Reading passage ->
==*==

TriSalus Life Sciences has named Steven Katz, M.D., as its chief medical officer. The appointment gives Katz the chance to apply his experience as clinical investigator on solid tumor clinical trials to a pipeline led by TLR9 agonist SD-101.
Colorado-based TriSalus is using a delivery technology to get immuno-oncology agents to targets in solid tumors. The technology enables surgeons to deliver drugs to liver metastases and pancreatic solid tumors during interventional arterial and venous outpatient procedures, bypassing barriers in the tumor microenvironment that diminish the efficacy of immuno-oncology agents.
Katz has supported development of the technology as chief medical adviser to TriSalus and chairman of its scientific advisory board since 2018. Now, TriSalus has asked Katz to play a bigger role in taking its pipeline forward.
The appointment of Katz comes weeks after TriSalus bought TLR9 agonist SD-101 from Dynavax for $5 million upfront. Investigators have initiated multiple clinical trials of SD-101 in recent years, but in May 2019 Dynavax decided to cull the asset and the rest of its immuno-oncology pipeline, pivoting to hepatitis B and laying off 82 staff members in the process.
TriSalus picked up SD-101 last month in a deal that could ultimately cost it $250 million. Work is now underway to assess the effect of administering the TLR9 agonist via hepatic artery infusion using TriSalus’ Pressure-Enabled Drug Delivery technology. The planned trial will deliver SD-101 to the liver in combination with a checkpoint inhibitor.
Dynavax studied SD-101 in humans in combination with checkpoint inhibitors but lacked TriSalus’ delivery system, which could improve the efficacy of the TLR9 agonist by getting into the local vasculature of solid tumors.
Katz was involved in preclinical studies that assessed the use of the delivery technology to get drugs such as CAR-T cell therapies to the liver. As CMO of TriSalus, Katz will bring that experience to bear on the TLR9 agonist program.
TriSalus has collaborated with Katz in recent years in the context of his work at Roger Williams Medical Center, a university-affiliated teaching hospital in Rhode Island where the surgeon has worked for 11 years. Katz arrived at the medical center after a two-year stint as chief administrative surgical oncology fellow at Memorial Sloan Kettering Cancer Center.

==*==

Records shown ->
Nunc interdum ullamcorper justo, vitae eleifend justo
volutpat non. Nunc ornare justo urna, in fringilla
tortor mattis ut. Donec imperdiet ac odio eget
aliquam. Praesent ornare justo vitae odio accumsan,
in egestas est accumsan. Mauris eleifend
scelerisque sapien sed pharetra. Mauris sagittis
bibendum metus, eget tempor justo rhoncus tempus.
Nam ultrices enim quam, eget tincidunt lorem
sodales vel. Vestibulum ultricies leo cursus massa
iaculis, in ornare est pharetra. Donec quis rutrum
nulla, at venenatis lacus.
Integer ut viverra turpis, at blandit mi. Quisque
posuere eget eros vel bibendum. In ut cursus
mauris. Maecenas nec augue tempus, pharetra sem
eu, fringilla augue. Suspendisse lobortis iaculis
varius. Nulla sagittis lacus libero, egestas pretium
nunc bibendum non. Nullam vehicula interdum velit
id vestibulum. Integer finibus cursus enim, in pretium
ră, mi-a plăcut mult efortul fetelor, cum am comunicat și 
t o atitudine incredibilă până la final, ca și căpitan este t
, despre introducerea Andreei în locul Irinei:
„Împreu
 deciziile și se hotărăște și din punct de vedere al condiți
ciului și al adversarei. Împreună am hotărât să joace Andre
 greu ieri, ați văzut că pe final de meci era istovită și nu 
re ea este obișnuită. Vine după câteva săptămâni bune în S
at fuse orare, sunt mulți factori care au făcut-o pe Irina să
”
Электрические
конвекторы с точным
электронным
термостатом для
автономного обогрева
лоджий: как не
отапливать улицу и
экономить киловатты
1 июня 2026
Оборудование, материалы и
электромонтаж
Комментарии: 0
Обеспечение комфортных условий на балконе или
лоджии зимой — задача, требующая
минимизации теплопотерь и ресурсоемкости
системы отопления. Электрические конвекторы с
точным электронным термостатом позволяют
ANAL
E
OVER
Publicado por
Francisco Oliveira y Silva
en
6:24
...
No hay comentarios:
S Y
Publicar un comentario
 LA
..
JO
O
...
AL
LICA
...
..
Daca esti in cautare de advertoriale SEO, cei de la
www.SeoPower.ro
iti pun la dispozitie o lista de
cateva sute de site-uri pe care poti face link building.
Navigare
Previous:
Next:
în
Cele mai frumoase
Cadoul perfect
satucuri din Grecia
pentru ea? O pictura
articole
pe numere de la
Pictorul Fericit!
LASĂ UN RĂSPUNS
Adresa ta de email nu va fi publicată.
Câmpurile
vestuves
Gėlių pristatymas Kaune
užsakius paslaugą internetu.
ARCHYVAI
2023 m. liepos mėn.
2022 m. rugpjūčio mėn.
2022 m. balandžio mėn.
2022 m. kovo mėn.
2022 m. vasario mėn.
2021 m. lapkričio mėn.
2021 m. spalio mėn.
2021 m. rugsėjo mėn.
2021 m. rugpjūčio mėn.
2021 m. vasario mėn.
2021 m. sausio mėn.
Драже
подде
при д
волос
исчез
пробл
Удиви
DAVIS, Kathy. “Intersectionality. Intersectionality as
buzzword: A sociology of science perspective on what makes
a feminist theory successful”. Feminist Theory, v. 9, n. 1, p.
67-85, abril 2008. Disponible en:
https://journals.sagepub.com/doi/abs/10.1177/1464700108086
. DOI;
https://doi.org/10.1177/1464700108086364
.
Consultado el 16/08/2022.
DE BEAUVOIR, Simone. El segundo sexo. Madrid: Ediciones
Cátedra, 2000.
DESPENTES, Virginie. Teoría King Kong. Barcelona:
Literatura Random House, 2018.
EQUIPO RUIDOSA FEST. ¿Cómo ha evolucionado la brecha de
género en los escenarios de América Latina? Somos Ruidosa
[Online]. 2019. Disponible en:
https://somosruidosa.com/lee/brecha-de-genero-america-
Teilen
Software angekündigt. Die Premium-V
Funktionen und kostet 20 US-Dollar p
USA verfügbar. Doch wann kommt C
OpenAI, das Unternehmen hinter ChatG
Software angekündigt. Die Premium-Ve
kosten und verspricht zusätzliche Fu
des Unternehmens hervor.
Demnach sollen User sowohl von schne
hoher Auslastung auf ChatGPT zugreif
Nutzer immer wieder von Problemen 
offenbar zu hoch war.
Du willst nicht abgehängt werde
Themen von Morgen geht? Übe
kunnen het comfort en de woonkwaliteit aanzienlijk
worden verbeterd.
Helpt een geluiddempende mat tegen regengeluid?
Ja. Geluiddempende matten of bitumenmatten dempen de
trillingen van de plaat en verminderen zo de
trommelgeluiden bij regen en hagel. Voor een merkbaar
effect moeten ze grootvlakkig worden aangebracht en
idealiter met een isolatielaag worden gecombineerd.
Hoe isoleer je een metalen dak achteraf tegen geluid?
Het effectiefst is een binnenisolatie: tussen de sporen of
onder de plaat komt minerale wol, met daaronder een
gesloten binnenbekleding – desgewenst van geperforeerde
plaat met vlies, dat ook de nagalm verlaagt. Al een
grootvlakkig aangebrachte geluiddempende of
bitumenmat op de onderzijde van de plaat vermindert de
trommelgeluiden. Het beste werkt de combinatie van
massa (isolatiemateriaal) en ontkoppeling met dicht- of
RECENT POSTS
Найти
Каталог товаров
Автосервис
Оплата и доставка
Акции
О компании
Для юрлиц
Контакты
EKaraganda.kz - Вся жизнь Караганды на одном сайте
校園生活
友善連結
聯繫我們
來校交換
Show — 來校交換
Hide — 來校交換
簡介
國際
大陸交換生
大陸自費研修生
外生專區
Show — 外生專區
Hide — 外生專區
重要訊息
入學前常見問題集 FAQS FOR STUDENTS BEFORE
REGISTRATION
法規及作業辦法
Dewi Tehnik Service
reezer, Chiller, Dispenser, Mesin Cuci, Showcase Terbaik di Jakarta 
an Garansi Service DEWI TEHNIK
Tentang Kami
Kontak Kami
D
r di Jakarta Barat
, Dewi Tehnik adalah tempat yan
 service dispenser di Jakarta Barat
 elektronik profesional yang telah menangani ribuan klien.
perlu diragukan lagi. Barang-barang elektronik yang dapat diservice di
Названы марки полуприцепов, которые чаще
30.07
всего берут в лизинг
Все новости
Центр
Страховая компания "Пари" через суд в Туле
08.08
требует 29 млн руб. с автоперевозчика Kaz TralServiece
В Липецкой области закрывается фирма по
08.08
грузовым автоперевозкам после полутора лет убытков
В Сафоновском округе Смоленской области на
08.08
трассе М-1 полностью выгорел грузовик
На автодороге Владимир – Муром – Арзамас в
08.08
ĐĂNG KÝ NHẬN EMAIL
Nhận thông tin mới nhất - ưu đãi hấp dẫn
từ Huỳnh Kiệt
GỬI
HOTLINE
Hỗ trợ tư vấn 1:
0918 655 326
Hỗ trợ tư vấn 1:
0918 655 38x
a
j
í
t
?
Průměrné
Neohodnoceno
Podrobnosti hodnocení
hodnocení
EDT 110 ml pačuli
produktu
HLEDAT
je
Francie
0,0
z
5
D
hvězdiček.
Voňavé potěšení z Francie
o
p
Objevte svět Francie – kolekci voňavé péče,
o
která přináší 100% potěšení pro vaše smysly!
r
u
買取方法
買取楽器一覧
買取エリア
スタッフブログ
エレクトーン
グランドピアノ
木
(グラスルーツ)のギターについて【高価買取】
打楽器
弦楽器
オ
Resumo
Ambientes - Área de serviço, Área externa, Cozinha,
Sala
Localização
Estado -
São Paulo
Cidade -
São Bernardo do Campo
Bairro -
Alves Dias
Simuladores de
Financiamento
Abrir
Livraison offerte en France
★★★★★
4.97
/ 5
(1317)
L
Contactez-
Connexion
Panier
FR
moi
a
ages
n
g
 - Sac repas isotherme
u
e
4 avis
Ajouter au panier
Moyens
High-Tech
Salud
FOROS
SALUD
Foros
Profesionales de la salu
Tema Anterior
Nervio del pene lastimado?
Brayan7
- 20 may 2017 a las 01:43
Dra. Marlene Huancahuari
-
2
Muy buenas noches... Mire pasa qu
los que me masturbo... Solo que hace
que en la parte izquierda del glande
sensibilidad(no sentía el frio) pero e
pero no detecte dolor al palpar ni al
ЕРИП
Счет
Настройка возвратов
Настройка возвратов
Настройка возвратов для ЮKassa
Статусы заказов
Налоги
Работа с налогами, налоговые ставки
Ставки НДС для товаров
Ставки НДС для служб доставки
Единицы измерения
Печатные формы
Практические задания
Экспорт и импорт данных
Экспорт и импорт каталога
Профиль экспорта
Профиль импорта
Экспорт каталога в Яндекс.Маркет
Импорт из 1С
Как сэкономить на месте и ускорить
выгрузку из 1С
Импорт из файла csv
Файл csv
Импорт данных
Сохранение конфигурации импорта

==*==

In the article about TriSalus naming a chief medical officer, how much did TriSalus pay Dynavax upfront for SD-101?

$5 million